Enzymatic Assay of 4Q7Q
Reasoning-Results obtained in silico strongly suggested that 4Q7Q was most likely to be hydrolase, and specifically a lipase. Thus, a lipase assay was run on 4Q7Q to confirm its enzymatic function. The lipase assay conducted was done through spectrophotometric methods. Purified 4Q7Q was mixed in solution with P-nitrophenyl butyrate. When nitrophenyl butyrate undergoes hydrolysis, its products are p-nitrophenol and butyrate. P-nitrophenol’s color becomes yellow when this reaction happens in solution.Thus, when a lipase catalyzes the hydrolysis of P-nitrophenol butyrate, a color change in solution will occur. A colorimeter was set at 430nm to detect light in the “yellow” range and thereby measure the change in color occuring when 4Q7Q catalyzed the hydrolysis reaction.
4.2 Results
Conclusion-Due to 4Q7Q’s low concentration found on the SDS-page gel, 4Q7Q to pNPB ratio in solution was 10:1. A logarithmic-curve was present during the lipase assay conducted on 4Q7Q, indicating it successfully catalyzed the hydrolysis of a lipid.
Future directions
Cloning-To confirm the suspected catalytic triad of 4Q7Q, site directed mutagenesis of 4Q7Qs catalytic triad was performed through PCR. Substitutions of residues were completed as followed: Ser164Ala, Asp193Ala, His196Ala. Following a successful cloning, a p-NPB lipase assay will be performed to see whether the new mutations on 4Q7Q deterred catalysis of the hydrolysis reaction of p-NPB.

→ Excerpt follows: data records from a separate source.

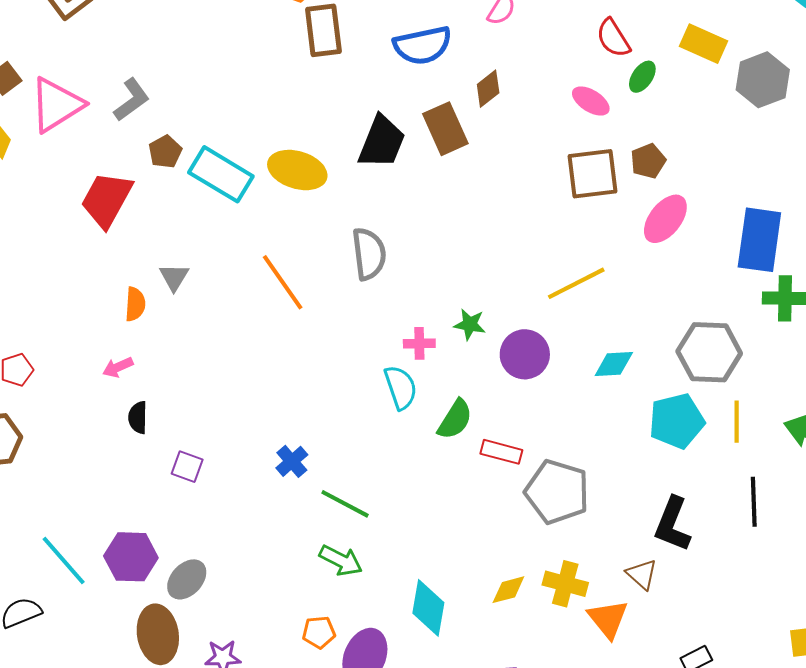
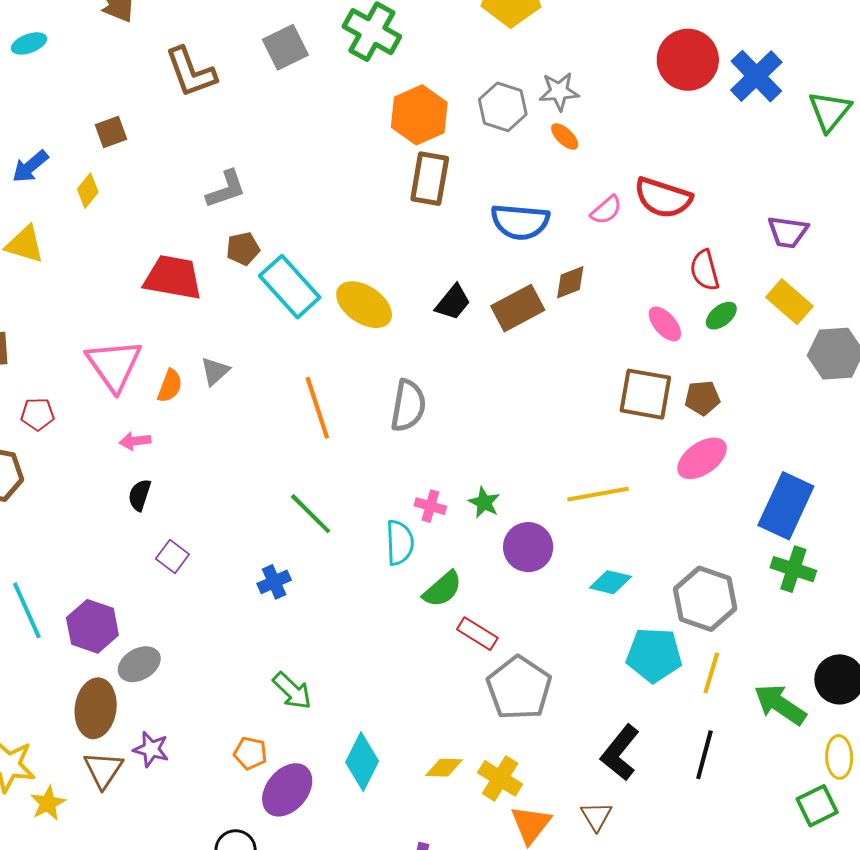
pink triangle: (56, 105) -> (114, 365), moved, turned -50
brown rectangle: (445, 129) -> (518, 308), turned 69
black trapezoid: (382, 142) -> (453, 302), size x0.7
red trapezoid: (107, 200) -> (173, 277), turned 54
green line: (345, 504) -> (311, 514), moved
brown triangle: (642, 574) -> (596, 816), moved

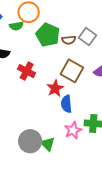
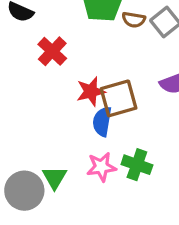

Enzyme Kinetics of 4Q7Q=Further data of enzyme activity of 4Q7Q using our lipase assay at different concentrations of p-NPB can be performed to create a Lineweaver-Burk plot.
Optimization of enzymatic activity-Conditions for optimized enzyme activity can be tested by doing pH and temperature iterations of the p-NPB assay.